Texto del ejercicio:
>>>>
Sandías modernas |
Fue la última vez que estuvimos todos, cerca de un calicanto celeste con un cielo verde de paraísos a la vuelta
Aquella vez fue la última que comimos una sandía todos juntos, detrás de las cañas huecas, el santuario de la mesa blanca y redonda de la que eternamente colgaba un abridor de cocacolas. Estaba terminando de marchitarse la abuela, queríamos verla fuerte y linda como había sido siempre, pero sabíamos que eso no era posible. Esa última vez agarró una pala para abrir una canaleta que llevara agua hasta las plantas más allá de la pileta de lavar, hizo unos centímetros y un nieto se la quitó, igual quedó feliz: “Todavía estoy fuerte”, dijo. Queríamos creerle y, por supuesto le creímos.Era una siesta como tantas otras, ¿ha visto?, el calor apretaba, pero en casa no hablábamos de esas cosas, no pregunte por qué, porque no lo sé. O sí lo sé, mi padre decía que lo que no se nombra no existe, por eso no andábamos todo el día quejándonos de la temperatura.Era una sandía, de las que llamábamos “Charleston”, inmensas, ya casi no se ven y siempre quedaba cortita para tanta gente. La refrescábamos detrás del tinajón antes de extraerle las vísceras en nuestra ceremonia de casi todos los días.
Después de la siesta mi madre la cortaba y repartía entre los hermanos, los primos y algún amigo que anduviera cerca. Ese sitio, pienso ahora debería ser declarado sagrado por los siglos de los siglos, aunque sea en la memoria de quienes lo compartimos.
<<<<
Datos mostrados:
>>>>
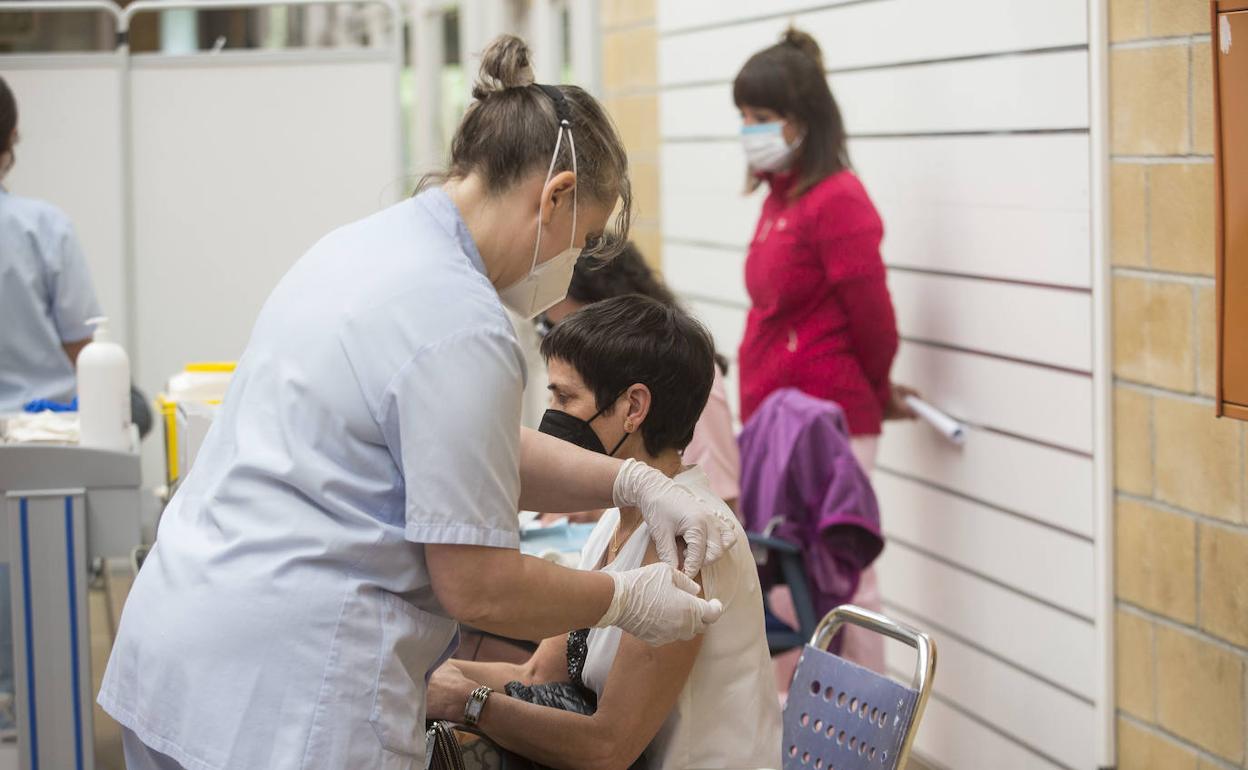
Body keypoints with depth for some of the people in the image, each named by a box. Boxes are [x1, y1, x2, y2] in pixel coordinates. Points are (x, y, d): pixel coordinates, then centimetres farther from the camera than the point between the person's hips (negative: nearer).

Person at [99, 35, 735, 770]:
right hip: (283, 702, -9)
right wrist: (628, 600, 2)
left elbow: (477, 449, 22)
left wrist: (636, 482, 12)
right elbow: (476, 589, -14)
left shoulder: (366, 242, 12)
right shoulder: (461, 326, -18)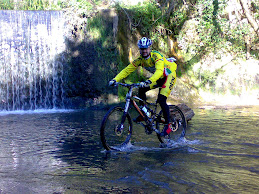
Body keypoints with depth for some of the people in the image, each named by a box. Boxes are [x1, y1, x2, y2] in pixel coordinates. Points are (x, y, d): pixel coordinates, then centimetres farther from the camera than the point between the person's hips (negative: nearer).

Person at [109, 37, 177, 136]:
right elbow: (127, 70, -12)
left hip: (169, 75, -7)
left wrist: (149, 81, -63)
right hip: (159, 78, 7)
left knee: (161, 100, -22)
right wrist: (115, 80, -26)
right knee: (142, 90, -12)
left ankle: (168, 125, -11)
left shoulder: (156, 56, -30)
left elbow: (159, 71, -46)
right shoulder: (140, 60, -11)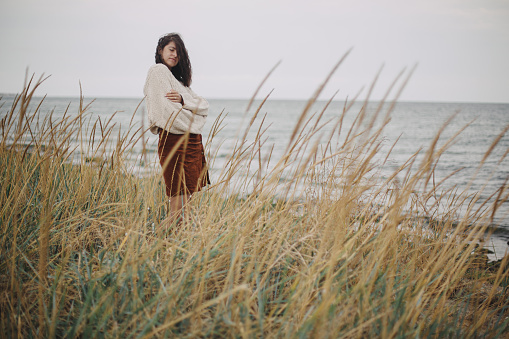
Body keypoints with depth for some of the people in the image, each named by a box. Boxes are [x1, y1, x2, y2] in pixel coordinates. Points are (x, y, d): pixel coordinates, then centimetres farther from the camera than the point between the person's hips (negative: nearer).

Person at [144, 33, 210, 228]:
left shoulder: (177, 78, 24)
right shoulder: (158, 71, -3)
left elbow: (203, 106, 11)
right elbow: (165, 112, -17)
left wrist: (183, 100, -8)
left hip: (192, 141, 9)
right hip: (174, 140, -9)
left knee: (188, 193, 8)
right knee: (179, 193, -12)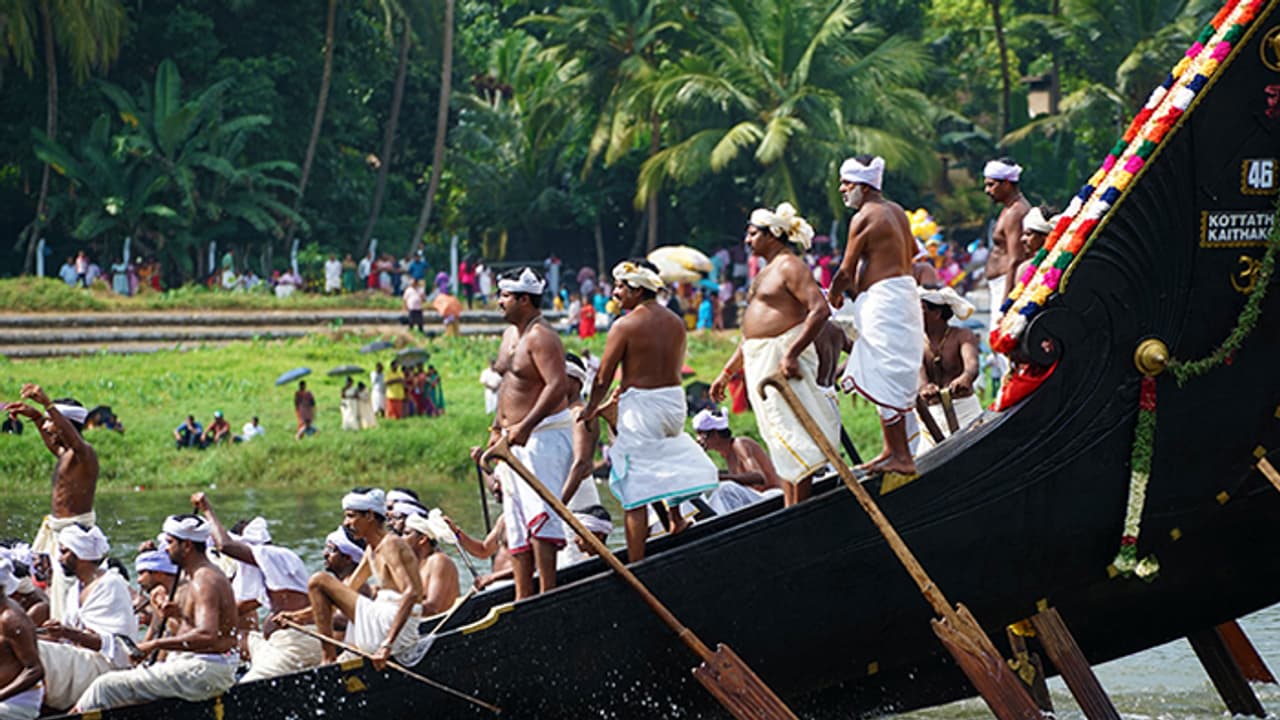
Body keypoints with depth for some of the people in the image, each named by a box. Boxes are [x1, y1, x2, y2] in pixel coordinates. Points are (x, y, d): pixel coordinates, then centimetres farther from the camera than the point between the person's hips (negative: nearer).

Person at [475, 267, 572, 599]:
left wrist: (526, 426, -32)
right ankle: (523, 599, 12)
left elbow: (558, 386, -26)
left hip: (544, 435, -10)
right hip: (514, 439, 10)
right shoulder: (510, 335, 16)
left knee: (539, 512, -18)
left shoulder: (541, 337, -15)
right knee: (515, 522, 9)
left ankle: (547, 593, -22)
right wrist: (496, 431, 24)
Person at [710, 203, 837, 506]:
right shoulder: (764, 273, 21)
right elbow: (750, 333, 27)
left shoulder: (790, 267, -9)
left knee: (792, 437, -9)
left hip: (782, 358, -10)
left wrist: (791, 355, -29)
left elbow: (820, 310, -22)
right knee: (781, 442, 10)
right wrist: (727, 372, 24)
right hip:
<<<<
Objetivo del ejercicio:
Sustituye "hermanos" por "vecinos" y transcribe el texto sobre las sandías entre "Después de la" y "quienes lo compartimos.", ambos inclusive.

Respuesta del ejercicio:
Después de la siesta mi madre la cortaba y repartía entre los vecinos, los primos y algún amigo que anduviera cerca. Ese sitio, pienso ahora debería ser declarado sagrado por los siglos de los siglos, aunque sea en la memoria de quienes lo compartimos.